Rio Tinto says it will cut the short-term bonuses of some senior executives but stopped short of a leadership overhaul following review of the company’s destruction of two ancient caves in Australia.
Chief Executive Jean-Sebastien Jacques and two other leaders will take financial penalties after the world’s biggest iron ore miner legally destroyed two historically significant sacred caves in the state of Western Australia – against the wishes of their Aboriginal traditional owners – as part of a mine expansion.
Rio said it would reduce the short-term bonuses of Jacques, Chief Executive of Iron Ore Chris Salisbury, and Group Executive, Corporate Relations Simone Niven in 2020 by about $3.7m in total.

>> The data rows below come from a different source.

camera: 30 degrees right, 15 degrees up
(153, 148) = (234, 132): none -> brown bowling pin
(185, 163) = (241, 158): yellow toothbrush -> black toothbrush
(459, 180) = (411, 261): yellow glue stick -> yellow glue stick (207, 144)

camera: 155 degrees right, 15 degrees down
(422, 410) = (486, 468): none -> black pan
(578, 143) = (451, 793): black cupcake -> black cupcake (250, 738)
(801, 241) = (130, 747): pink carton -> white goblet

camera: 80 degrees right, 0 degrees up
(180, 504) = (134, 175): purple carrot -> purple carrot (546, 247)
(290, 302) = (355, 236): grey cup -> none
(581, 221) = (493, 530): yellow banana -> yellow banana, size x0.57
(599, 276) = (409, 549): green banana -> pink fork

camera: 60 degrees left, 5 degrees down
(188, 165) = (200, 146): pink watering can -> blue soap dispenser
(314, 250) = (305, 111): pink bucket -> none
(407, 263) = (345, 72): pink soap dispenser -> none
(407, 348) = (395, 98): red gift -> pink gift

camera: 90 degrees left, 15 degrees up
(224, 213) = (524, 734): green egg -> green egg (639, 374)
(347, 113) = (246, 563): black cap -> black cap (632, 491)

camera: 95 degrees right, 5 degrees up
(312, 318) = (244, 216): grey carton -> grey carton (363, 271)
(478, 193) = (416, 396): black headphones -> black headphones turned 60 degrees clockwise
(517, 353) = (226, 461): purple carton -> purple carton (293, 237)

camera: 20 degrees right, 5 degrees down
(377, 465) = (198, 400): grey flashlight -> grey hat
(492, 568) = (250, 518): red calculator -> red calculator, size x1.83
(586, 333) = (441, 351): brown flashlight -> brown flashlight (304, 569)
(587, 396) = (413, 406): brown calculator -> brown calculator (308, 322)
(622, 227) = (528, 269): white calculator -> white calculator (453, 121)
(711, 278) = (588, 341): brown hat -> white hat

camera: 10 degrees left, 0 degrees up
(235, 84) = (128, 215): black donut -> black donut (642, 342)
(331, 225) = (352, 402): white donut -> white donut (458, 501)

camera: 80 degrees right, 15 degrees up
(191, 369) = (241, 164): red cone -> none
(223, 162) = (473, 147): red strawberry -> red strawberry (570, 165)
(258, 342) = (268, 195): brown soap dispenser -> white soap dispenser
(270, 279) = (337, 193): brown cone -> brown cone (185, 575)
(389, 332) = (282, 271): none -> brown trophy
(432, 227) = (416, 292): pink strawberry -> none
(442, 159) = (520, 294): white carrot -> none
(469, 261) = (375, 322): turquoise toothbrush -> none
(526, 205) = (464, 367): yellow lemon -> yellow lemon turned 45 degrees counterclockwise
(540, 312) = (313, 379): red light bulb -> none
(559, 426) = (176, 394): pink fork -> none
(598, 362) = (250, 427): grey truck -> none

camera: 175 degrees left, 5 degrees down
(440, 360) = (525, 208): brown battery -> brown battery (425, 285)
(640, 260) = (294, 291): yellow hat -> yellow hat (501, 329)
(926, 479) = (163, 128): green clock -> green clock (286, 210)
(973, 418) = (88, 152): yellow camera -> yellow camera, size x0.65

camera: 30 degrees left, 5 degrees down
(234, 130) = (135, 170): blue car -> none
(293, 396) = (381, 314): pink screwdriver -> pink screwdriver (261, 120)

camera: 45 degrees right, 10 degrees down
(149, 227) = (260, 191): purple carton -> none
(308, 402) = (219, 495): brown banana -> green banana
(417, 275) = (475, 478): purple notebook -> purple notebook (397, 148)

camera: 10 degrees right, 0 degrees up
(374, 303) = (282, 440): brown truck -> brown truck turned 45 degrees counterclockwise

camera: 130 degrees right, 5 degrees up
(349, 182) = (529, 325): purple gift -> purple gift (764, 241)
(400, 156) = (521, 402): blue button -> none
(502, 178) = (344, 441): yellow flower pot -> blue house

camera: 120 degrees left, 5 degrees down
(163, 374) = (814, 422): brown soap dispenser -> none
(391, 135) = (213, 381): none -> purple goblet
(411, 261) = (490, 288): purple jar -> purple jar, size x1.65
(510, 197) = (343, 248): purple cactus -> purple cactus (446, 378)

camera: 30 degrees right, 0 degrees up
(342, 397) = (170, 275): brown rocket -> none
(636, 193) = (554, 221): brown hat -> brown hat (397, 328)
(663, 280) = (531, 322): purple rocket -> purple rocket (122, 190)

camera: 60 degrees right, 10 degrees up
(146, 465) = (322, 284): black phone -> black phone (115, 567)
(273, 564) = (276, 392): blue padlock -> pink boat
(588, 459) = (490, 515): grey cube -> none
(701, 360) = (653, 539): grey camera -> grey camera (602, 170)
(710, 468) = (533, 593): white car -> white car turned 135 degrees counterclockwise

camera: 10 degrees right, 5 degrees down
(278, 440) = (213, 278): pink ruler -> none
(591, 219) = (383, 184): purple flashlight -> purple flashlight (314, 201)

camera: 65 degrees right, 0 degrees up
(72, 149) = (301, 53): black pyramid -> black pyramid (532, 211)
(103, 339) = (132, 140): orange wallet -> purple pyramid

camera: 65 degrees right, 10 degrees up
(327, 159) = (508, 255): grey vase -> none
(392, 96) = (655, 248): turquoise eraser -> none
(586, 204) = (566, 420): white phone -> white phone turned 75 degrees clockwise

Jacques’s long-term incentive plan award would also be reduced by about 1 million pounds ($1.3m). He was paid 5.8 million pounds ($7.6m) last year.
“The Rio Tinto board has come to an informed judgment that the sanctions that have been applied to senior executives are appropriate,” Michael L’Estrange, who led the review, told the Reuters news agency.
Rio Tinto blew up the caves in Juukan Gorge, about 1,075km (667 miles) north of Perth, in May as part of an expansion programme in the Pilbara iron ore region, provoking an outcry and calls for reform of heritage protection laws.